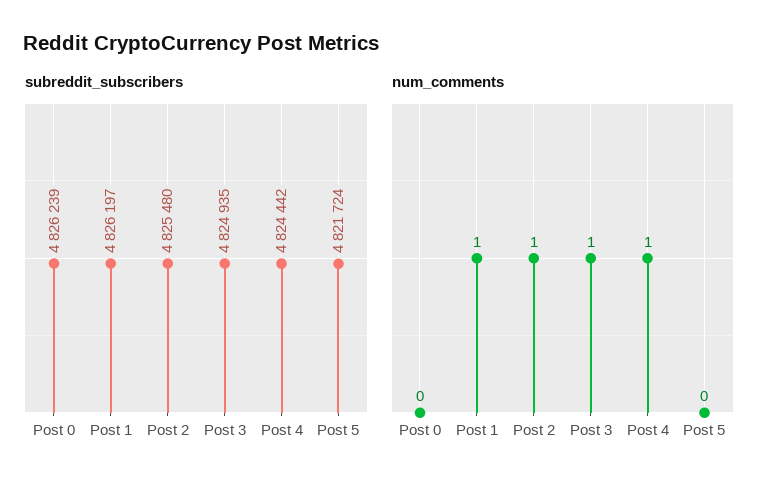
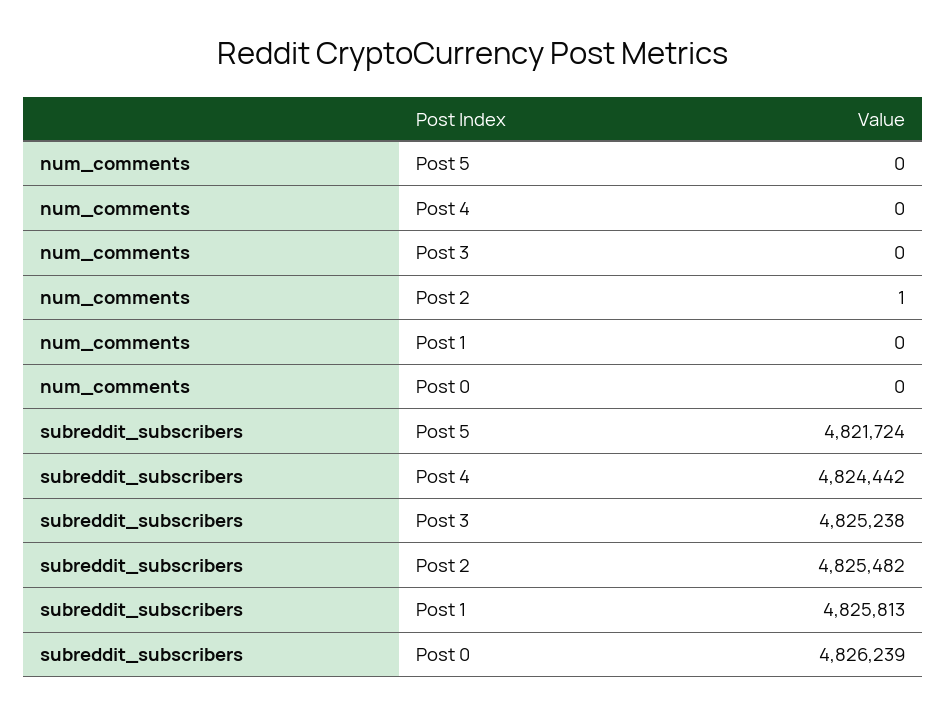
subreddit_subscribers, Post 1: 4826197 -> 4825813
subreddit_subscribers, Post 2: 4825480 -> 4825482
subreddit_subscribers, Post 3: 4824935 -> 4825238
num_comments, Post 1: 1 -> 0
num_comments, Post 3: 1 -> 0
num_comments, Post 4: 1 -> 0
◆ ◆ ◆
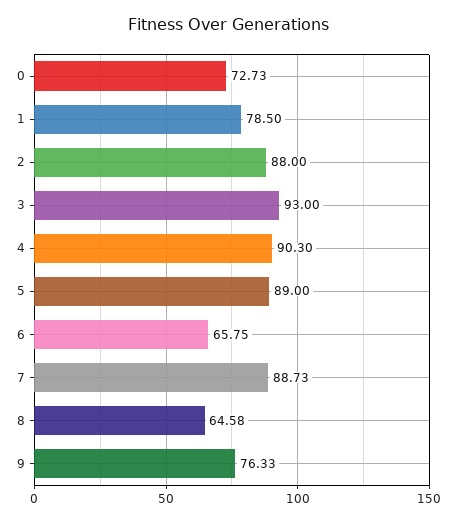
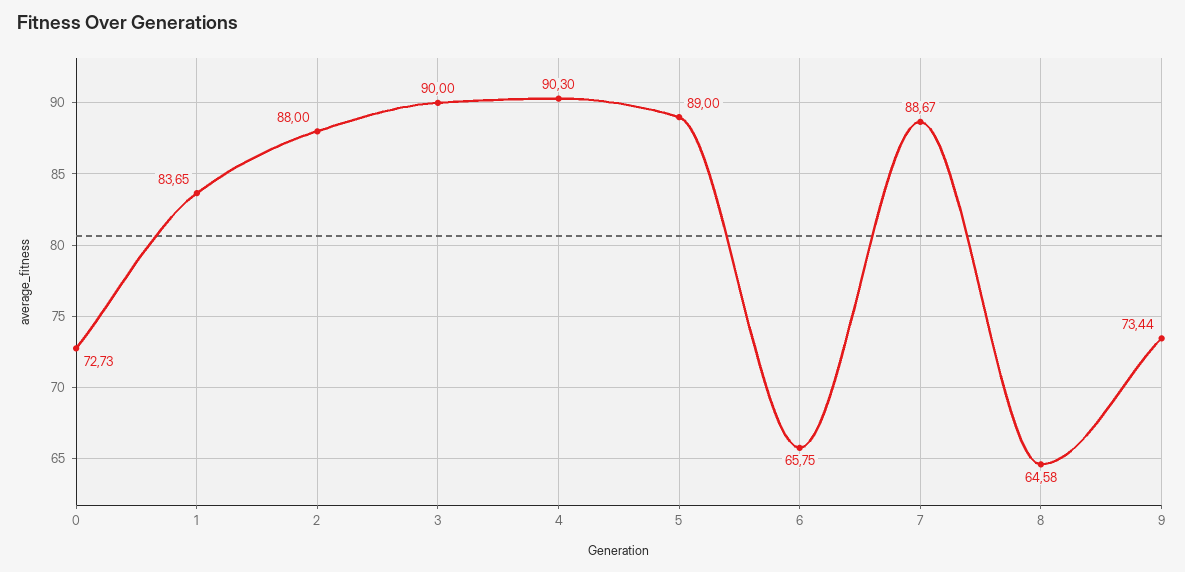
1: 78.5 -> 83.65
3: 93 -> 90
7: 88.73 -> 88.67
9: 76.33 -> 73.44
◆ ◆ ◆
→ Exercise directions
Retype only this portion of the data above: the line containing "subreddit_subscribers, Post 1: 4826197", the line containing "num_comments, Post 4: 1 -> 0", and all lines between them, exactly.

→ Answer space
subreddit_subscribers, Post 1: 4826197 -> 4825813
subreddit_subscribers, Post 2: 4825480 -> 4825482
subreddit_subscribers, Post 3: 4824935 -> 4825238
num_comments, Post 1: 1 -> 0
num_comments, Post 3: 1 -> 0
num_comments, Post 4: 1 -> 0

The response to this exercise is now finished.